Let's try some other tests in the cell below.

In [48]:
print(2 > 1)
print(1 == 1)
print(1 == 3)
print(5 <= 6)
print(5 <= 5)
print(100 >= 101)
print(2 != 4)
print('apple' != 'banana')

True
True
False
True
True
False
True
True


#### Creating a columns of true/false values based on values in a column of a dataframe.
Let's say we want all the rows of the baby name data where the value in the 'Rank' column is 1. We just need to use the '==' operator we review above.

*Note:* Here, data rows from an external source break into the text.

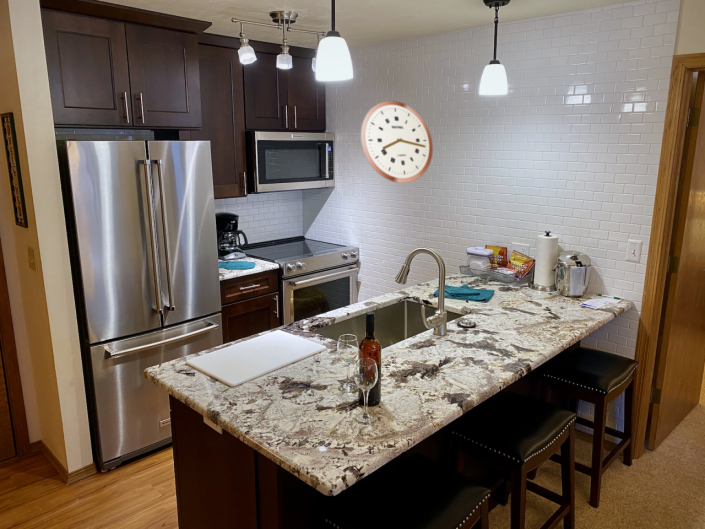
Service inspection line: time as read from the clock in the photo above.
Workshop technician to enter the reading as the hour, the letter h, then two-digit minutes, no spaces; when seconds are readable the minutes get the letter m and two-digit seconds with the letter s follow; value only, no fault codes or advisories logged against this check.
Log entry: 8h17
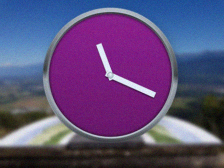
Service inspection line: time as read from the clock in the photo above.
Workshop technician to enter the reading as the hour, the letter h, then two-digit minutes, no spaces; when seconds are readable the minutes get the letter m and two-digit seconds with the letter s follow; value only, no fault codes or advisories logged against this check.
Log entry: 11h19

First get the column from the dataframe using the .loc method and then use the '==' to test for equivalence to 1. Notice that this prints a Series (which is a like a pandas DataFrame but just 1-dimensional instead of having multiple columns.

In [49]:
nameData.loc[:, 'Rank'] == 1

0       True
1      False
2      False
3      False
4      False
       ...  
845    False
846    False
847    False
848    False
849    False
Name: Rank, Length: 850, dtype: bool

#### Assign the True/False values to a variable and use it with the .loc method to index the dataframe
This time, we will assign the output True/False values to the variable name _ranked1st_.  Now we can use this variable to index our dataframe.

In [50]:
ranked1st = nameData.loc[:, 'Rank'] == 1

#### Using a boolean series with .loc
You can use a boolean series with .loc to select the rows (or columns) where the series has a value of True. You can _not_ do this with .iloc.

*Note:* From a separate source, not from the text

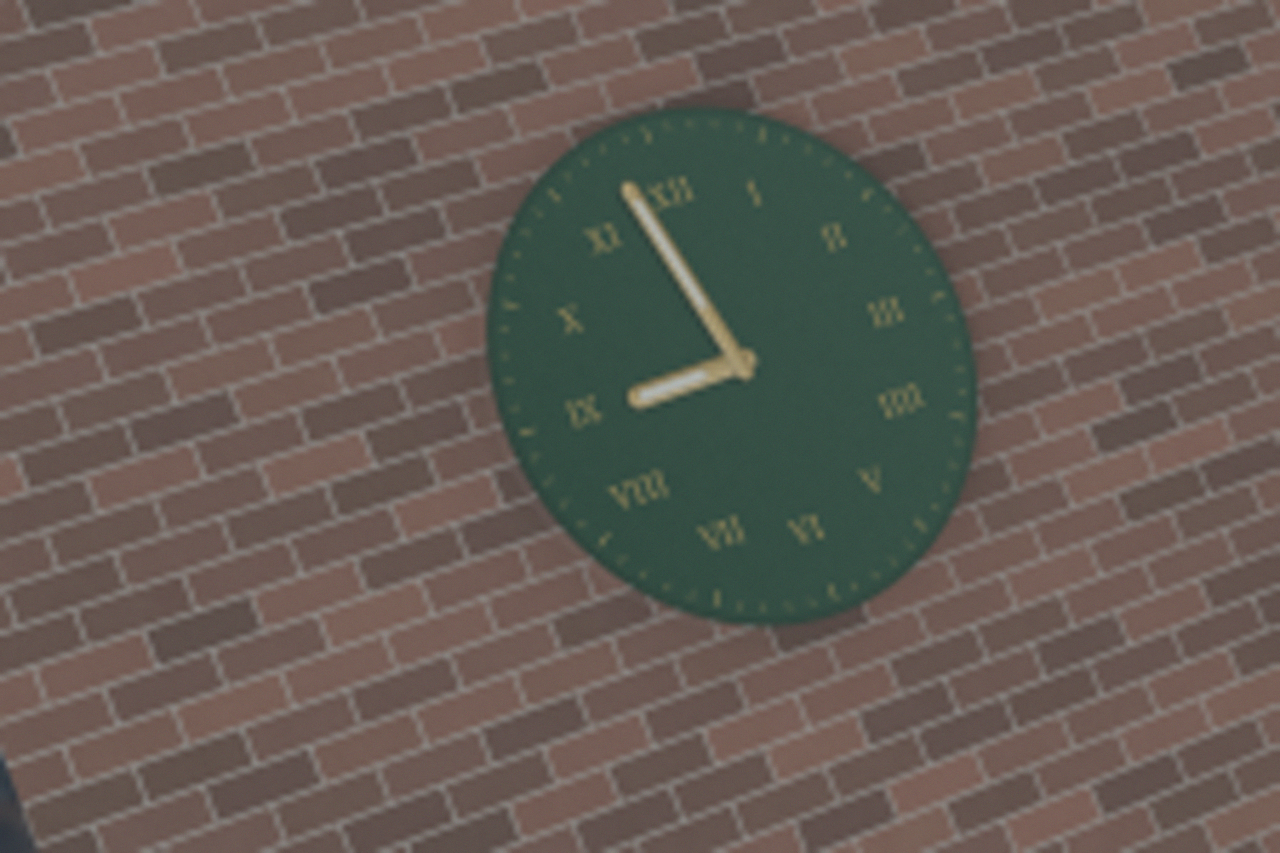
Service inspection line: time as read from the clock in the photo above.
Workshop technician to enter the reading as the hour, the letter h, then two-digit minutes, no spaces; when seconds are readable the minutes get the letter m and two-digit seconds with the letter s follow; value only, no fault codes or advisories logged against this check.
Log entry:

Note how the below only gets the rows where _ranked1st_ has the value of True.

In [51]:
nameData.loc[ranked1st, :]

Unnamed: 0,Rank,Year,Name,Frequency
0,1,1980,Michael,3886
25,1,1981,Michael,3632
50,1,1982,Michael,3664
75,1,1983,Michael,3681
100,1,1984,Michael,3669
125,1,1985,Michael,3480
150,1,1986,Michael,3337
175,1,1987,Michael,3467
200,1,1988,Michael,3540
225,1,1989,Michael,3624


#### Note that you can use the True/False test directly in the .loc method, this is usually what you will see.

In [52]:
nameData.loc[nameData['Rank'] == 1, :]

Unnamed: 0,Rank,Year,Name,Frequency
0,1,1980,Michael,3886
25,1,1981,Michael,3632
50,1,1982,Michael,3664
75,1,1983,Michael,3681
100,1,1984,Michael,3669
125,1,1985,Michael,3480
150,1,1986,Michael,3337
175,1,1987,Michael,3467
200,1,1988,Michael,3540
225,1,1989,Michael,3624


#### Let's look at some more examples: Use booleans and .loc to get all the rows for the name 'William'.

In [53]:
nameData.loc[nameData['Name'] == 'William', :]

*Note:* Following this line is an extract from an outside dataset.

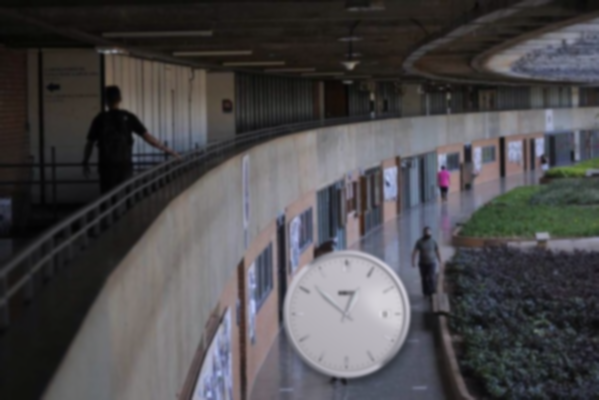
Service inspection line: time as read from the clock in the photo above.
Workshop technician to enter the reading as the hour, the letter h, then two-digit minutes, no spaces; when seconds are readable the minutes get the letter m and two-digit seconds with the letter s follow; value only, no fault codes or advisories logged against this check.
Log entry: 12h52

Unnamed: 0,Rank,Year,Name,Frequency
17,18,1980,William,1192
40,16,1981,William,1176
69,20,1982,William,1124
95,21,1983,William,1033
120,21,1984,William,1075
149,25,1985,William,919
173,24,1986,William,949
196,22,1987,William,983
223,24,1988,William,916
244,20,1989,William,983


#### Get all rows where the rank is 3 or higher (3rd place, 2nd place, or 1st place)

In [54]:
nameData.loc[nameData['Rank'] <= 3, :]

Unnamed: 0,Rank,Year,Name,Frequency
0,1,1980,Michael,3886
1,2,1980,Jason,2389
2,3,1980,Christopher,2273
25,1,1981,Michael,3632
26,2,1981,Matthew,2329
...,...,...,...,...
801,2,2012,NOAH,749
802,3,2012,ALEXANDER,742
825,1,2013,NOAH,738
826,2,2013,JACOB,714


#### Practice Exercise: Get all the rows for the year 2000

In [55]:
# In this cell, use the .loc method and an '==' test to get all the rows where the year is equal to 2000

<a name=UsingLocWithMultipleConditions></a>
# Using .loc to get rows based on multiple _conditions_
In this section, we are going to look out how we get rows where multiple conditions are True. This is also a very common thing to do!

First we need a quick review of the symbol we use for _and_ and _or_ when using arrays (or series) of True/False values:

* & - means 'and'
* | - means 'or'

#### How to get the row where the rank equals 1 and the year equals 2000.
Use the same equivalence tests we used above, but combine them with the & operator. This produces a series with True/False values, where each value will only be True if both test are True. We only expect one row to be test as True, that is there should only be one row where the year equals 2000 and the rank equals 1.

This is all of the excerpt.